[SOURCE MATERIAL — start]
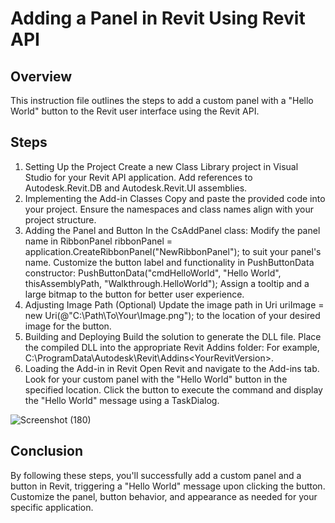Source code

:# Adding a Panel in Revit Using Revit API
## Overview
This instruction file outlines the steps to add a custom panel with a "Hello World" button to the Revit user interface using the Revit API.

## Steps
1. Setting Up the Project
Create a new Class Library project in Visual Studio for your Revit API application.
Add references to Autodesk.Revit.DB and Autodesk.Revit.UI assemblies.
2. Implementing the Add-in Classes
Copy and paste the provided code into your project.
Ensure the namespaces and class names align with your project structure.
3. Adding the Panel and Button
In the CsAddPanel class:
Modify the panel name in RibbonPanel ribbonPanel = application.CreateRibbonPanel("NewRibbonPanel"); to suit your panel's name.
Customize the button label and functionality in PushButtonData constructor: PushButtonData("cmdHelloWorld", "Hello World", thisAssemblyPath, "Walkthrough.HelloWorld");
Assign a tooltip and a large bitmap to the button for better user experience.
4. Adjusting Image Path (Optional)
Update the image path in Uri uriImage = new Uri(@"C:\Path\To\Your\Image.png"); to the location of your desired image for the button.
5. Building and Deploying
Build the solution to generate the DLL file.
Place the compiled DLL into the appropriate Revit Addins folder:
For example, C:\ProgramData\Autodesk\Revit\Addins\<YourRevitVersion>.
6. Loading the Add-in in Revit
Open Revit and navigate to the Add-ins tab.
Look for your custom panel with the "Hello World" button in the specified location.
Click the button to execute the command and display the "Hello World" message using a TaskDialog.

![Screenshot (180)](https://github.com/mvanadana/RevitAPI/assets/149364066/15fad8b7-fc69-4463-a627-937ca500aff5)

## Conclusion
By following these steps, you'll successfully add a custom panel and a button in Revit, triggering a "Hello World" message upon clicking the button. Customize the panel, button behavior, and appearance as needed for your specific application.
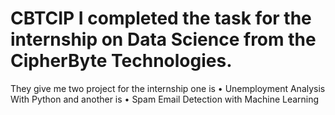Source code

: # CBTCIP I completed the task for the internship on Data Science from the CipherByte Technologies.
They give me two project for the internship one is •  Unemployment Analysis With Python and another is  •  Spam Email Detection with Machine Learning               
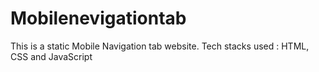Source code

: # Mobilenevigationtab
This is a static Mobile Navigation tab website. Tech stacks used : HTML, CSS and JavaScript 
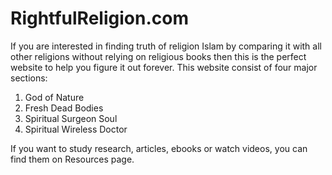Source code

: # RightfulReligion.com

If you are interested in finding truth of religion Islam by comparing it with all other religions without relying on religious books then this is the perfect website to help you figure it out forever. This website consist of four major sections:

1) God of Nature
2) Fresh Dead Bodies
3) Spiritual Surgeon Soul
4) Spiritual Wireless Doctor

If you want to study research, articles, ebooks or watch videos, you can find them on Resources page.
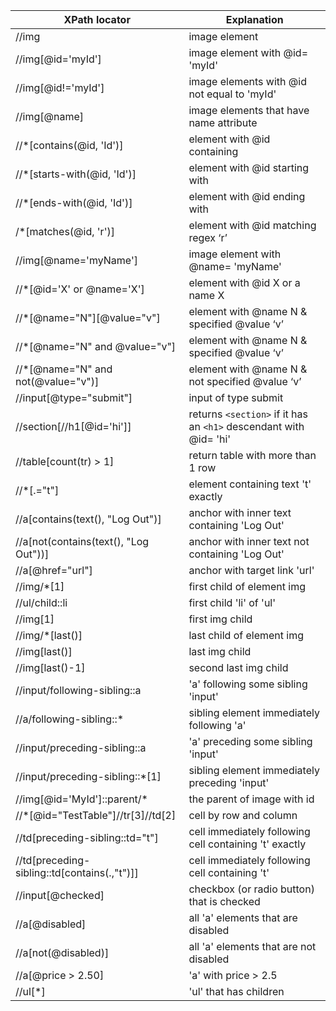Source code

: 
 | XPath locator | Explanation | 
 | -------------- | ------------ | 
 | //img  | image element | 
 | //img[@id='myId'] | image element with @id= 'myId' | 
 | //img[@id!='myId'] | image elements with @id not equal to 'myId' | 
 | //img[@name] | image elements that have name attribute | 
 | //*[contains(@id, 'Id')] | element with @id containing | 
 | //*[starts-with(@id, 'Id')] | element with @id starting with | 
 | //*[ends-with(@id, 'Id')] | element with @id ending with | 
 | /*[matches(@id, 'r')] | element with @id matching regex ‘r’ | 
 | //img[@name='myName'] | image element with @name= 'myName' | 
 | //*[@id='X' or @name='X'] | element with @id X or a name X | 
 | //*[@name="N"][@value="v"] | element with @name N & specified @value ‘v’ | 
 | //*[@name="N" and @value="v"] | element with @name N & specified @value ‘v’ | 
 | //*[@name="N" and not(@value="v")] | element with @name N & not specified @value ‘v’ | 
 | //input[@type="submit"] | input of type submit | 
 | //section[//h1[@id='hi']] | returns `<section>` if it has an `<h1>` descendant with @id= 'hi' | 
 | //table[count(tr) > 1] | return table with more than 1 row | 
 | //*[.="t"] | element containing text 't' exactly | 
 | //a[contains(text(), "Log Out")] | anchor with inner text containing 'Log Out' | 
 | //a[not(contains(text(), "Log Out"))] | anchor with inner text not containing 'Log Out' | 
 | //a[@href="url"] | anchor with target link 'url' | 
 | //img/*[1] | first child of element img | 
 | //ul/child::li | first child 'li' of 'ul' | 
 | //img[1] | first img child | 
 | //img/*[last()] | last child of element img | 
 | //img[last()] | last img child | 
 | //img[last()-1] | second last img child | 
 | //input/following-sibling::a | 'a' following some sibling 'input' | 
 | //a/following-sibling::* | sibling element immediately following 'a' | 
 | //input/preceding-sibling::a | 'a' preceding some sibling 'input' | 
 | //input/preceding-sibling::*[1] | sibling element immediately preceding 'input' | 
 | //img[@id='MyId']::parent/* | the parent of image with id | 
 | //*[@id="TestTable"]//tr[3]//td[2] | cell by row and column | 
 | //td[preceding-sibling::td="t"] | cell immediately following cell containing 't' exactly | 
 | //td[preceding-sibling::td[contains(.,"t")]] | cell immediately following cell containing 't' | 
 | //input[@checked] | checkbox (or radio button) that is checked | 
 | //a[@disabled] | all 'a' elements that are disabled | 
 | //a[not(@disabled)] | all 'a' elements that are not disabled | 
 | //a[@price > 2.50] | 'a' with price > 2.5 | 
 | //ul[*] | 'ul' that has children | 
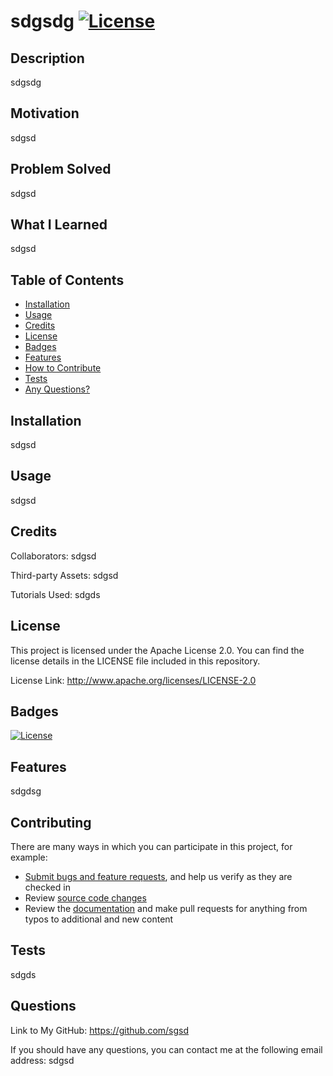 
  # sdgsdg [![License](https://img.shields.io/badge/License-Apache_2.0-blue.svg)](https://opensource.org/licenses/Apache-2.0)
  
  ## Description
  
  sdgsdg

  ## Motivation
  
  sdgsd

  ## Problem Solved
  
  sdgsd

  ## What I Learned
  
  sdgsd

  ## Table of Contents

  - [Installation](#installation)
  - [Usage](#usage)
  - [Credits](#credits)
  - [License](#license)
  - [Badges](#badges)
  - [Features](#features)
  - [How to Contribute](#contributing)
  - [Tests](#tests)
  - [Any Questions?](#questions)

  ## Installation 
  
  sdgsd

  ## Usage
  
  sdgsd

  ## Credits
  
  Collaborators: sdgsd

  Third-party Assets: sdgsd

  Tutorials Used: sdgds

  ## License
  
  This project is licensed under the Apache License 2.0. You can find the license details in the LICENSE file included in this repository.

  License Link: http://www.apache.org/licenses/LICENSE-2.0

  ## Badges

  [![License](https://img.shields.io/badge/License-Apache_2.0-blue.svg)](https://opensource.org/licenses/Apache-2.0)

  ## Features
  
  sdgdsg

  ## Contributing
  
  There are many ways in which you can participate in this project, for example:

  * [Submit bugs and feature requests]( sdgsd), and help us verify as they are checked in
  * Review [source code changes]( sdgsd)
  * Review the [documentation](https://github.com/microsoft/vscode-docs) and make pull requests for anything from typos to additional and new content

  ## Tests
  
  sdgds

  ## Questions
  
  Link to My GitHub: https://github.com/sgsd

  If you should have any questions, you can contact me at the following email address: sdgsd

  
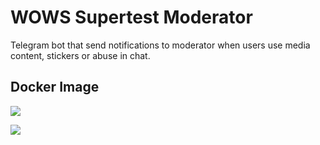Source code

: # WOWS Supertest Moderator

Telegram bot that send notifications to moderator when users use media content, stickers or abuse in chat. 

## Docker Image

[![](https://images.microbadger.com/badges/image/nonamenix/wows_supertest_moderator.svg)](https://microbadger.com/images/nonamenix/wows_supertest_moderator "Get your own image badge on microbadger.com")

[![](https://images.microbadger.com/badges/version/nonamenix/wows_supertest_moderator.svg)](https://microbadger.com/images/nonamenix/wows_supertest_moderator "Get your own version badge on microbadger.com")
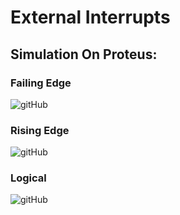 # External Interrupts
## Simulation On Proteus:
### Failing Edge
![gitHub]()
### Rising Edge
![gitHub]()
### Logical
![gitHub]()
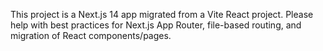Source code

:<!-- Use this file to provide workspace-specific custom instructions to Copilot. For more details, visit https://code.visualstudio.com/docs/copilot/copilot-customization#_use-a-githubcopilotinstructionsmd-file -->

This project is a Next.js 14 app migrated from a Vite React project. Please help with best practices for Next.js App Router, file-based routing, and migration of React components/pages.
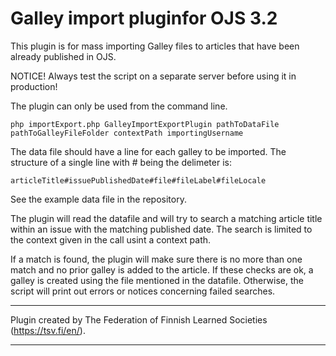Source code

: # Galley import pluginfor OJS 3.2

This plugin is for mass importing Galley files to articles that have been already published in OJS.

NOTICE! Always test the script on a separate server before using it in production!

The plugin can only be used from the command line.

`php importExport.php GalleyImportExportPlugin pathToDataFile pathToGalleyFileFolder contextPath importingUsername`

The data file should have a line for each galley to be imported. The structure of a single line with # being the delimeter is:

`articleTitle#issuePublishedDate#file#fileLabel#fileLocale`

See the example data file in the repository.

The plugin will read the datafile and will try to search a matching article title within an issue with the matching published date. The search is limited to the context given in the call usint a context path.

If a match is found, the plugin will make sure there is no more than one match and no prior galley is added to the article. If these checks are ok, a galley is created using the file mentioned in the datafile. Otherwise, the script will print out errors or notices concerning failed searches.

***
Plugin created by The Federation of Finnish Learned Societies (https://tsv.fi/en/).
***
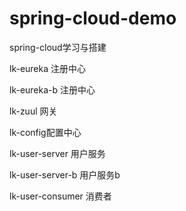 # spring-cloud-demo
spring-cloud学习与搭建

lk-eureka 注册中心

lk-eureka-b 注册中心

lk-zuul 网关

lk-config配置中心

lk-user-server 用户服务

lk-user-server-b 用户服务b

lk-user-consumer 消费者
[SOURCE MATERIAL — finish]
TASK GOAL: Restate the lines above from the one containing "## Docker Image" through the one containing "This plugin is", inclusive, exactly and without pictures.

SOLUTION FOR THIS TASK:
## Docker Image

[![](https://images.microbadger.com/badges/image/nonamenix/wows_supertest_moderator.svg)](https://microbadger.com/images/nonamenix/wows_supertest_moderator "Get your own image badge on microbadger.com")

[![](https://images.microbadger.com/badges/version/nonamenix/wows_supertest_moderator.svg)](https://microbadger.com/images/nonamenix/wows_supertest_moderator "Get your own version badge on microbadger.com")
 # External Interrupts
## Simulation On Proteus:
### Failing Edge
![gitHub]()
### Rising Edge
![gitHub]()
### Logical
![gitHub]()
Source code

:<!-- Use this file to provide workspace-specific custom instructions to Copilot. For more details, visit https://code.visualstudio.com/docs/copilot/copilot-customization#_use-a-githubcopilotinstructionsmd-file -->

This project is a Next.js 14 app migrated from a Vite React project. Please help with best practices for Next.js App Router, file-based routing, and migration of React components/pages.
Source code

: # Galley import pluginfor OJS 3.2

This plugin is for mass importing Galley files to articles that have been already published in OJS.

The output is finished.